_Task_. Output the records below again, precisely as they are written.

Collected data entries
**********
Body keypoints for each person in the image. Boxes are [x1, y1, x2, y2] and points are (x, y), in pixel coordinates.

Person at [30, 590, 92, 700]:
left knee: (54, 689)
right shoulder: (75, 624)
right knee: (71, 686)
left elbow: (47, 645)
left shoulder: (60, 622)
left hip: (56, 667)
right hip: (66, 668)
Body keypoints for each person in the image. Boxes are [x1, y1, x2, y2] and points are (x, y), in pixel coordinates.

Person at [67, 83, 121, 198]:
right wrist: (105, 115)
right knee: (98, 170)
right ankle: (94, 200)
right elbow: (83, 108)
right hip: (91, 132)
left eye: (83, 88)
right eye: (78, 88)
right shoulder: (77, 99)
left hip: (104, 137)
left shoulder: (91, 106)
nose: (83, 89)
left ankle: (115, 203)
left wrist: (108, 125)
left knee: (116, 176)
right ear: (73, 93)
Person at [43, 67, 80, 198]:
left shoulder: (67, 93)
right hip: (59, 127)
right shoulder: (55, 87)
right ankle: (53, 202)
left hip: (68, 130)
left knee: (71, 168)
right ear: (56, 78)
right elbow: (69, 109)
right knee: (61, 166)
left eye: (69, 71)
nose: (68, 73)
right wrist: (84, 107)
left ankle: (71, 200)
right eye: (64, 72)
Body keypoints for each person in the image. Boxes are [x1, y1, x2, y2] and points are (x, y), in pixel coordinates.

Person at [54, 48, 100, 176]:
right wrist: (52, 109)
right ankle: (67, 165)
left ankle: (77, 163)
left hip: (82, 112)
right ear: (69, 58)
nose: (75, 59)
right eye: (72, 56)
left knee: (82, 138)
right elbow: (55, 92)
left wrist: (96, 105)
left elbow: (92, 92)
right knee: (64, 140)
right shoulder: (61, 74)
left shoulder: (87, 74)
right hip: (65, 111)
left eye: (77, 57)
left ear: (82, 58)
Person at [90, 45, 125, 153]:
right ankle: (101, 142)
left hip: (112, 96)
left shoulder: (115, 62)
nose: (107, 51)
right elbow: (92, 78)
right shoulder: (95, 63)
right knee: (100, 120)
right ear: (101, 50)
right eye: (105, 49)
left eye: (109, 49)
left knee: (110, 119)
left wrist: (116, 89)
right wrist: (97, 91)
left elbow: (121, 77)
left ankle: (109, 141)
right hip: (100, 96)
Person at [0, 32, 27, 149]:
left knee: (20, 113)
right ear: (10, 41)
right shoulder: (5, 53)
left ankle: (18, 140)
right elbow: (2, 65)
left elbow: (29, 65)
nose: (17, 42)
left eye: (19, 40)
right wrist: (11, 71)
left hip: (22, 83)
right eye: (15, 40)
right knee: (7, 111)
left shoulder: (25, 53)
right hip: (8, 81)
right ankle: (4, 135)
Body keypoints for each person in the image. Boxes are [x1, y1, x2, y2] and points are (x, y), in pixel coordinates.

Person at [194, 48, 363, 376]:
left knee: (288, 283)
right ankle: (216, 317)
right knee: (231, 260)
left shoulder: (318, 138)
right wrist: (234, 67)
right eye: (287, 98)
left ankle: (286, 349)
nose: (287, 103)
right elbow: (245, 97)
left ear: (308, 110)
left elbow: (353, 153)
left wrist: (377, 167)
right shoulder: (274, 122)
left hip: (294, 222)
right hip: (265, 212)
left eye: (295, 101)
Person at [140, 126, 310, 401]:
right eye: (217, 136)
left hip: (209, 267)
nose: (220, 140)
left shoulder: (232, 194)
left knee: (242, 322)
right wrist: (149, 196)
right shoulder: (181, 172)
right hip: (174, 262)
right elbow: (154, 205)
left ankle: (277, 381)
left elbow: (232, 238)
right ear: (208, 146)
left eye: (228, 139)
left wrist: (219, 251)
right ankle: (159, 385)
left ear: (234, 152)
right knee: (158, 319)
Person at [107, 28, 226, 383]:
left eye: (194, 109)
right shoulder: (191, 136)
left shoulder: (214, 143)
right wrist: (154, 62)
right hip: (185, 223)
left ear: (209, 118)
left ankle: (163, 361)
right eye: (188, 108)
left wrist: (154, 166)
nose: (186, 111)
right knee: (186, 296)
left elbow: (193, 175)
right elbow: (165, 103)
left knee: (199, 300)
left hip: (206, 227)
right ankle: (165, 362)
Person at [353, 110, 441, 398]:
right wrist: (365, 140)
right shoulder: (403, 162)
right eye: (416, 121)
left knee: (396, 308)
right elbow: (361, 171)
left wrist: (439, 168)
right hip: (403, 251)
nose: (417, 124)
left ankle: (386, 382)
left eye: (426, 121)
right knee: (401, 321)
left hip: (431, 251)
**********
_Answer to the exercise_.
Body keypoints for each person in the image. Boxes are [x1, y1, x2, y2] and points are (x, y), in pixel coordinates.

Person at [30, 590, 92, 700]:
left knee: (54, 689)
right shoulder: (75, 624)
right knee: (71, 686)
left elbow: (47, 645)
left shoulder: (60, 622)
left hip: (56, 667)
right hip: (66, 668)
Body keypoints for each person in the image. Boxes are [x1, y1, x2, y2] and points are (x, y), in pixel coordinates.

Person at [67, 83, 121, 198]:
right wrist: (105, 115)
right knee: (98, 170)
right ankle: (94, 200)
right elbow: (83, 108)
right hip: (91, 132)
left eye: (83, 88)
right eye: (78, 88)
right shoulder: (77, 99)
left hip: (104, 137)
left shoulder: (91, 106)
nose: (83, 89)
left ankle: (115, 203)
left wrist: (108, 125)
left knee: (116, 176)
right ear: (73, 93)
Person at [43, 67, 80, 198]:
left shoulder: (67, 93)
right hip: (59, 127)
right shoulder: (55, 87)
right ankle: (53, 202)
left hip: (68, 130)
left knee: (71, 168)
right ear: (56, 78)
right elbow: (69, 109)
right knee: (61, 166)
left eye: (69, 71)
nose: (68, 73)
right wrist: (84, 107)
left ankle: (71, 200)
right eye: (64, 72)
Body keypoints for each person in the image. Boxes are [x1, y1, x2, y2] and points are (x, y), in pixel coordinates.

Person at [54, 48, 100, 176]:
right wrist: (52, 109)
right ankle: (67, 165)
left ankle: (77, 163)
left hip: (82, 112)
right ear: (69, 58)
nose: (75, 59)
right eye: (72, 56)
left knee: (82, 138)
right elbow: (55, 92)
left wrist: (96, 105)
left elbow: (92, 92)
right knee: (64, 140)
right shoulder: (61, 74)
left shoulder: (87, 74)
right hip: (65, 111)
left eye: (77, 57)
left ear: (82, 58)
Person at [90, 45, 125, 153]:
right ankle: (101, 142)
left hip: (112, 96)
left shoulder: (115, 62)
nose: (107, 51)
right elbow: (92, 78)
right shoulder: (95, 63)
right knee: (100, 120)
right ear: (101, 50)
right eye: (105, 49)
left eye: (109, 49)
left knee: (110, 119)
left wrist: (116, 89)
right wrist: (97, 91)
left elbow: (121, 77)
left ankle: (109, 141)
right hip: (100, 96)
Person at [0, 32, 27, 149]:
left knee: (20, 113)
right ear: (10, 41)
right shoulder: (5, 53)
left ankle: (18, 140)
right elbow: (2, 65)
left elbow: (29, 65)
nose: (17, 42)
left eye: (19, 40)
right wrist: (11, 71)
left hip: (22, 83)
right eye: (15, 40)
right knee: (7, 111)
left shoulder: (25, 53)
right hip: (8, 81)
right ankle: (4, 135)
Body keypoints for each person in the image. Boxes are [x1, y1, x2, y2] and points are (x, y), in pixel coordinates.

Person at [194, 48, 363, 376]:
left knee: (288, 283)
right ankle: (216, 317)
right knee: (231, 260)
left shoulder: (318, 138)
right wrist: (234, 67)
right eye: (287, 98)
left ankle: (286, 349)
nose: (287, 103)
right elbow: (245, 97)
left ear: (308, 110)
left elbow: (353, 153)
left wrist: (377, 167)
right shoulder: (274, 122)
left hip: (294, 222)
right hip: (265, 212)
left eye: (295, 101)
Person at [140, 126, 310, 401]:
right eye: (217, 136)
left hip: (209, 267)
nose: (220, 140)
left shoulder: (232, 194)
left knee: (242, 322)
right wrist: (149, 196)
right shoulder: (181, 172)
right hip: (174, 262)
right elbow: (154, 205)
left ankle: (277, 381)
left elbow: (232, 238)
right ear: (208, 146)
left eye: (228, 139)
left wrist: (219, 251)
right ankle: (159, 385)
left ear: (234, 152)
right knee: (158, 319)
Person at [107, 28, 226, 383]:
left eye: (194, 109)
right shoulder: (191, 136)
left shoulder: (214, 143)
right wrist: (154, 62)
right hip: (185, 223)
left ear: (209, 118)
left ankle: (163, 361)
right eye: (188, 108)
left wrist: (154, 166)
nose: (186, 111)
right knee: (186, 296)
left elbow: (193, 175)
right elbow: (165, 103)
left knee: (199, 300)
left hip: (206, 227)
right ankle: (165, 362)
Person at [353, 110, 441, 398]:
right wrist: (365, 140)
right shoulder: (403, 162)
right eye: (416, 121)
left knee: (396, 308)
right elbow: (361, 171)
left wrist: (439, 168)
right hip: (403, 251)
nose: (417, 124)
left ankle: (386, 382)
left eye: (426, 121)
right knee: (401, 321)
left hip: (431, 251)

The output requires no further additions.